━━━━━ SUPPLIED MATERIAL
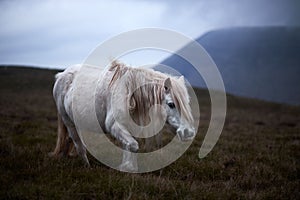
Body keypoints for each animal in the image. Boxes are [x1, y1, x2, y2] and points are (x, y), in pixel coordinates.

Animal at [50, 61, 196, 170]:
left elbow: (129, 147)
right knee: (78, 143)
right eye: (171, 104)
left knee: (69, 140)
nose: (188, 132)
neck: (131, 95)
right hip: (68, 121)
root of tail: (61, 75)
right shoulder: (114, 126)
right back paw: (87, 165)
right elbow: (133, 146)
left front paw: (128, 167)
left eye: (187, 102)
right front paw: (127, 168)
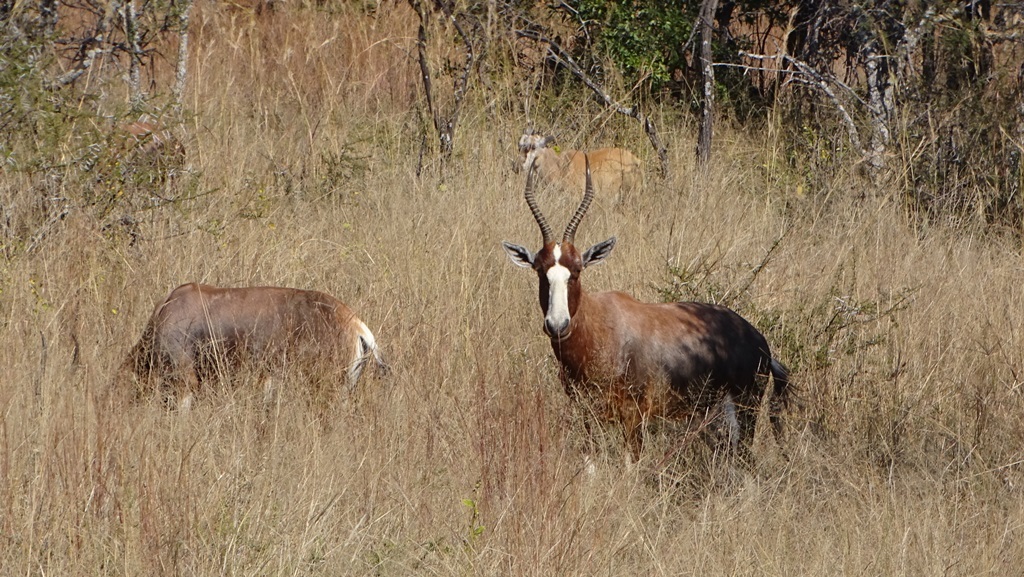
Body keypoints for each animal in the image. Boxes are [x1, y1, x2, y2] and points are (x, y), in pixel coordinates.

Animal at [499, 155, 786, 463]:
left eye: (576, 270)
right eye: (540, 271)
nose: (556, 325)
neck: (602, 324)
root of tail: (759, 342)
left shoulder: (634, 416)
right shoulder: (586, 413)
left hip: (745, 410)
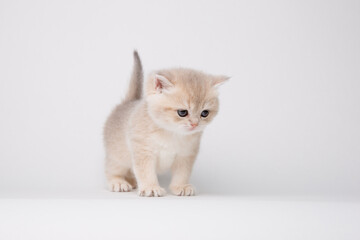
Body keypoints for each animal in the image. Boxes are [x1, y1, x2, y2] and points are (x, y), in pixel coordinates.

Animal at [103, 51, 228, 197]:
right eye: (182, 112)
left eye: (205, 113)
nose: (195, 124)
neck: (171, 133)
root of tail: (130, 101)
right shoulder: (143, 152)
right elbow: (145, 172)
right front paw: (151, 187)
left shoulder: (186, 155)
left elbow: (182, 173)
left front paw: (180, 186)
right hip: (117, 156)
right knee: (111, 169)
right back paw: (118, 182)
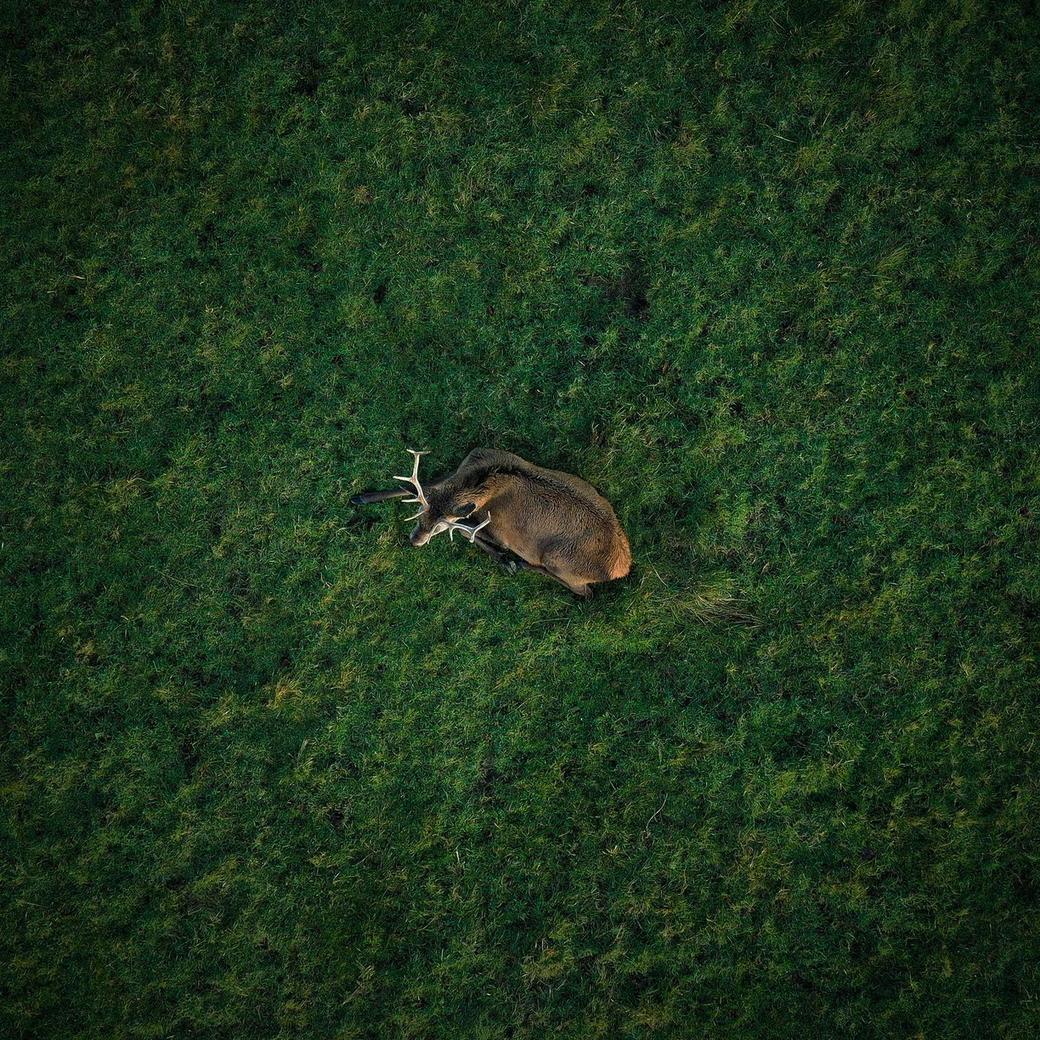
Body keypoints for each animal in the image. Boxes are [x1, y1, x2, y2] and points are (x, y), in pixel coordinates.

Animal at [351, 448, 631, 597]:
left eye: (441, 527)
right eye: (420, 513)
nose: (415, 540)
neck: (489, 478)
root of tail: (622, 568)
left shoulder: (501, 532)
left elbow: (468, 534)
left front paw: (505, 560)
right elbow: (423, 485)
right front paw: (361, 497)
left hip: (558, 560)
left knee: (584, 592)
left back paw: (521, 563)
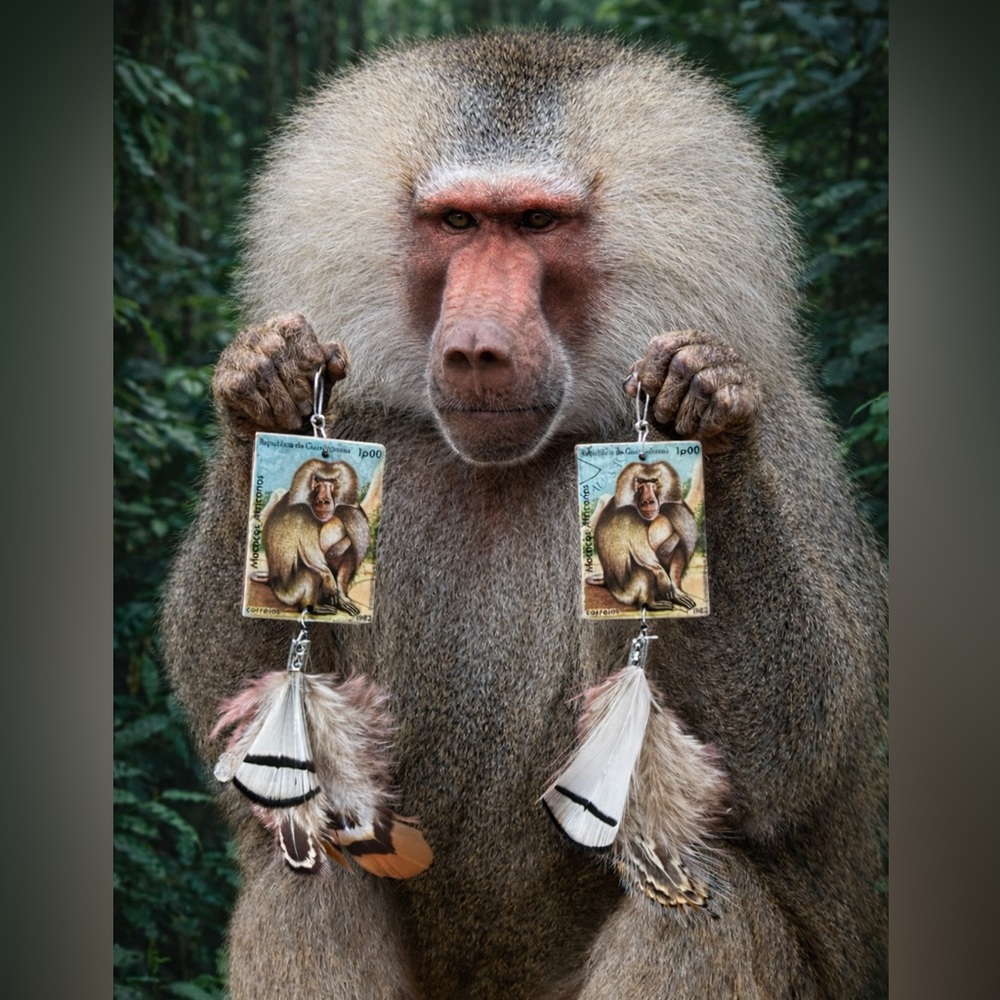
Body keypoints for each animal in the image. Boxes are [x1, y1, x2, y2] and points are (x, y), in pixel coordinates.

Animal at [261, 458, 369, 616]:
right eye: (318, 480)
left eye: (333, 481)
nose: (323, 501)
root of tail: (271, 582)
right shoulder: (302, 516)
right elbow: (311, 554)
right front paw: (330, 582)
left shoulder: (352, 509)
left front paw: (340, 547)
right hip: (290, 593)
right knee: (312, 572)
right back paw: (313, 607)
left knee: (349, 554)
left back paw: (341, 599)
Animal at [587, 460, 699, 611]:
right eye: (640, 482)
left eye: (654, 481)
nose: (648, 501)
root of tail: (607, 582)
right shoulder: (630, 517)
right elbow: (642, 552)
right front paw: (663, 578)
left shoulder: (675, 506)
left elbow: (680, 540)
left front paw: (672, 541)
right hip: (627, 590)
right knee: (646, 572)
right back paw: (652, 603)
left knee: (678, 546)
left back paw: (676, 593)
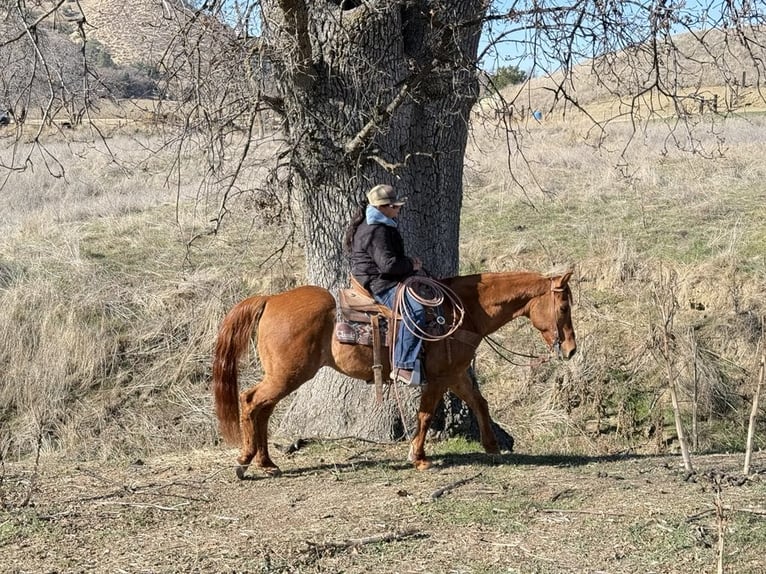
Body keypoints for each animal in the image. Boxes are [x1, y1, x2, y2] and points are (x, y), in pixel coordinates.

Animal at [213, 272, 580, 480]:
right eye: (564, 307)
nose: (571, 349)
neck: (461, 312)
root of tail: (271, 300)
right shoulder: (439, 377)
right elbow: (426, 414)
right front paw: (418, 457)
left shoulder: (456, 374)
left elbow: (480, 402)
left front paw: (491, 446)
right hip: (288, 375)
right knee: (251, 401)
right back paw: (245, 460)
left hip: (284, 376)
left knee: (262, 409)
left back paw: (266, 462)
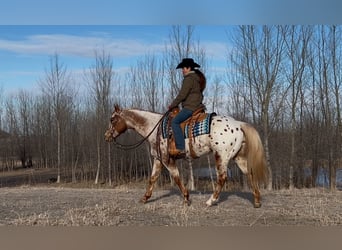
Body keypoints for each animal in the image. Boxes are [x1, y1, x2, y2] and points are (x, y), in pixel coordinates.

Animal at [103, 103, 268, 207]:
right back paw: (257, 201)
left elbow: (176, 177)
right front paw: (144, 198)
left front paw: (187, 199)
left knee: (222, 178)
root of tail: (239, 124)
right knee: (250, 174)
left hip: (221, 156)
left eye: (112, 119)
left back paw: (210, 201)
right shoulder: (158, 159)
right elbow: (152, 179)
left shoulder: (167, 160)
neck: (154, 128)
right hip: (239, 157)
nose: (107, 136)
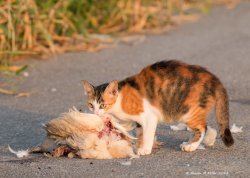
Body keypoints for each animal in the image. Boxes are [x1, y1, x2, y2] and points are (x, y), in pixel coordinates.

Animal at [82, 59, 234, 154]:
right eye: (91, 105)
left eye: (103, 105)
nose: (96, 113)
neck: (120, 100)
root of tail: (213, 78)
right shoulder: (138, 122)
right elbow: (140, 132)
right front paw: (138, 145)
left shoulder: (149, 116)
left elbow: (148, 133)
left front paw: (145, 149)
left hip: (188, 111)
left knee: (202, 127)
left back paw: (191, 146)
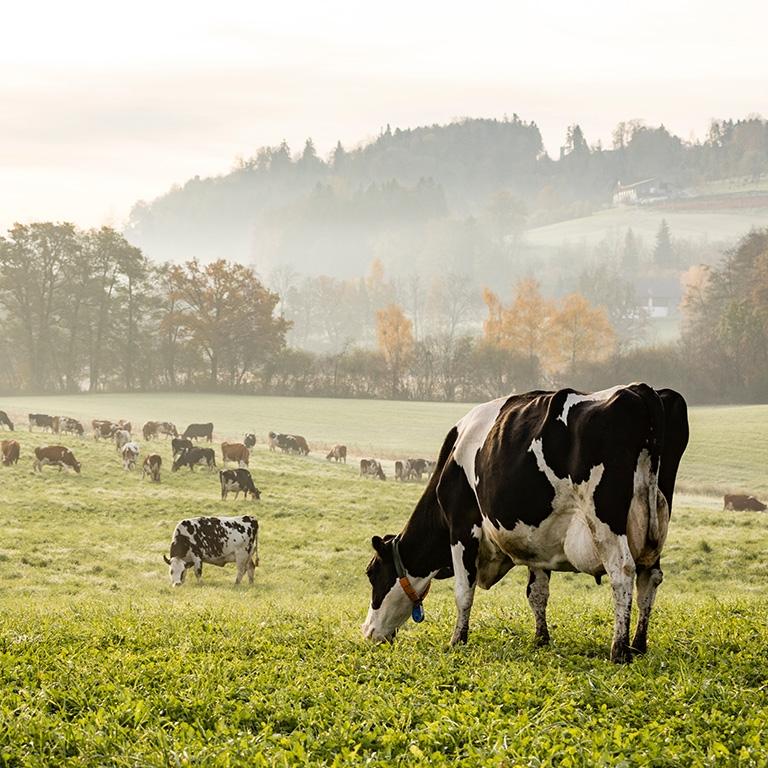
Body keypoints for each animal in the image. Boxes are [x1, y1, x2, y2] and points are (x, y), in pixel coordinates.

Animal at [362, 385, 689, 664]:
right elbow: (537, 593)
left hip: (605, 519)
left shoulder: (462, 527)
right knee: (649, 577)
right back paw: (639, 644)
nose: (368, 632)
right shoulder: (539, 541)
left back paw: (619, 650)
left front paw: (457, 640)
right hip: (655, 523)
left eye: (371, 573)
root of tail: (640, 390)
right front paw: (541, 639)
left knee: (622, 572)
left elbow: (463, 591)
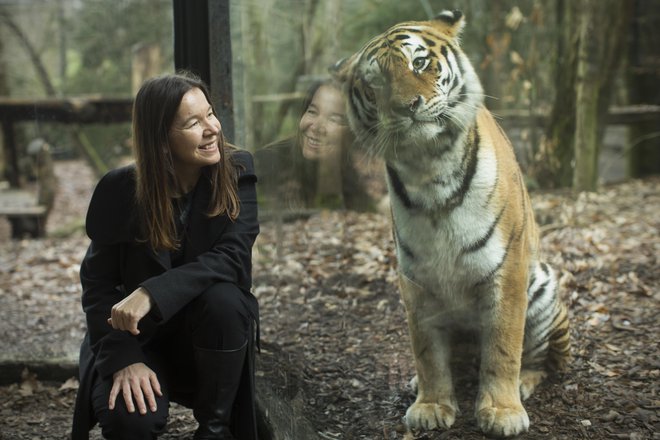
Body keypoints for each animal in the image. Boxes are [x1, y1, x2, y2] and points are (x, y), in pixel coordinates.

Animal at [332, 9, 568, 436]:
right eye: (375, 86)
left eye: (419, 62)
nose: (407, 106)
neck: (429, 169)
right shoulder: (415, 277)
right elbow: (426, 349)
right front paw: (431, 405)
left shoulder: (508, 269)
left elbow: (504, 345)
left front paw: (503, 412)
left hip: (542, 283)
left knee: (542, 361)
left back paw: (523, 384)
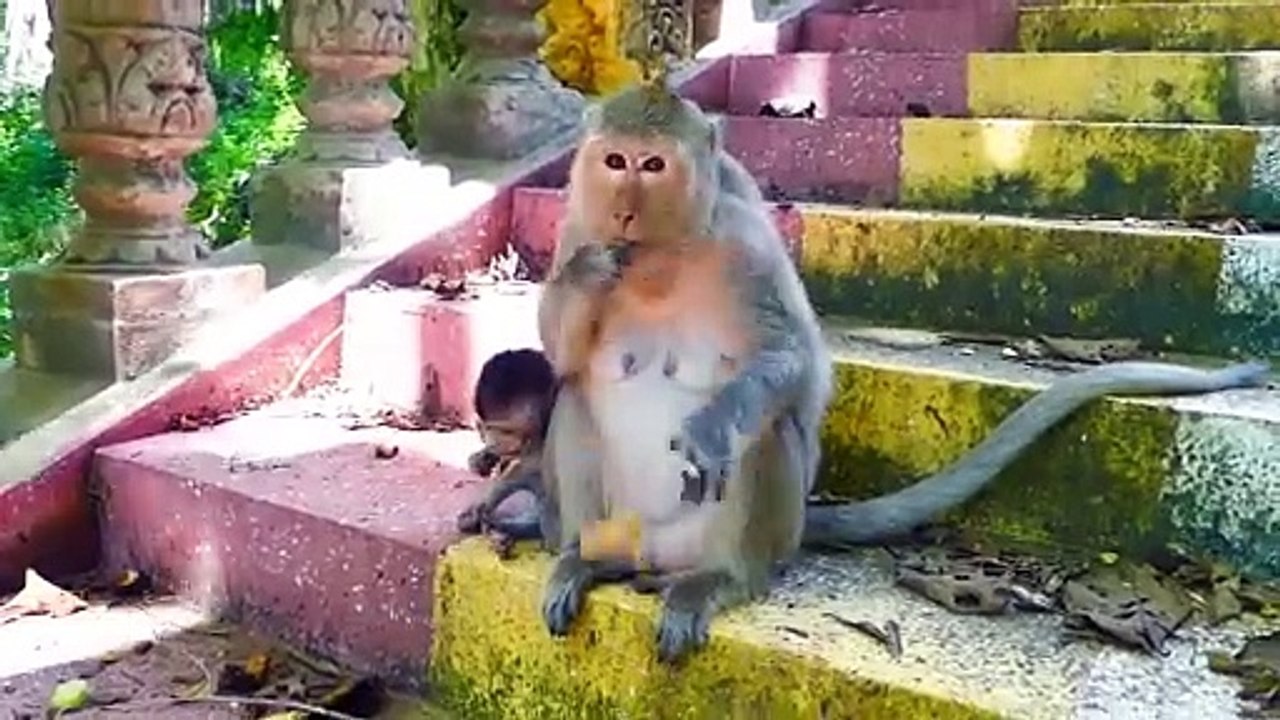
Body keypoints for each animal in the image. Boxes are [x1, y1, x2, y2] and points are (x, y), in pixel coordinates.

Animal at [533, 81, 1272, 665]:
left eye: (653, 165)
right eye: (615, 161)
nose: (625, 207)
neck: (659, 258)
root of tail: (656, 554)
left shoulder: (743, 243)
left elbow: (791, 362)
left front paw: (713, 425)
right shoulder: (575, 224)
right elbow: (562, 355)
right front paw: (592, 273)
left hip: (745, 538)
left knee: (768, 430)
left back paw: (722, 579)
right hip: (630, 524)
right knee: (575, 400)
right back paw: (585, 559)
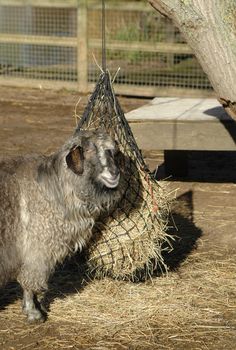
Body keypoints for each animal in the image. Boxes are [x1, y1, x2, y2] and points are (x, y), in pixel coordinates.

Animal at [0, 129, 122, 322]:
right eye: (89, 151)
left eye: (112, 152)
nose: (115, 173)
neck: (57, 187)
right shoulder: (37, 247)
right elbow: (30, 282)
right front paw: (33, 312)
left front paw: (36, 307)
━━━━━━━━━━
* INSTRUCTIONS TO FOLLOW: Given the entries above, transcribe exactly the lines from the one holding "neck: (602, 324)" through the one holding "left front paw: (340, 547)"; pictures do not belong in the transcription.

* TASK RESPONSE:
neck: (602, 324)
root of tail: (759, 342)
left shoulder: (634, 416)
right shoulder: (586, 413)
left hip: (745, 410)
Body keypoints for each animal in the image. Boxes are [x1, y1, x2, y2] and points are (x, y), in pixel coordinates.

Animal at [103, 51, 228, 197]:
right eye: (182, 112)
left eye: (205, 113)
nose: (195, 124)
neck: (171, 133)
root of tail: (130, 101)
right shoulder: (143, 152)
right elbow: (145, 172)
right front paw: (151, 187)
left shoulder: (186, 155)
left elbow: (182, 173)
left front paw: (180, 186)
right hip: (117, 156)
right knee: (111, 169)
right back paw: (118, 182)
Body keypoints for each animal in the image. Boxes are [x1, y1, x2, y2] and points are (x, y), in pixel coordinates.

Animal at [351, 448, 631, 597]:
left eye: (441, 527)
right eye: (420, 513)
nose: (415, 540)
neck: (489, 478)
root of tail: (622, 568)
left shoulder: (501, 532)
left elbow: (468, 534)
left front paw: (505, 560)
right elbow: (423, 485)
right front paw: (361, 497)
left hip: (558, 560)
left knee: (584, 592)
left back paw: (521, 563)
Body keypoints for each animal in the image. Boxes are [x1, y1, x2, y2] and points are (x, y), in pixel coordinates.

Animal at [261, 458, 369, 616]:
right eye: (318, 480)
left eye: (333, 481)
nose: (323, 501)
root of tail: (271, 582)
right shoulder: (302, 516)
right elbow: (311, 554)
right front paw: (330, 582)
left shoulder: (352, 509)
left front paw: (340, 547)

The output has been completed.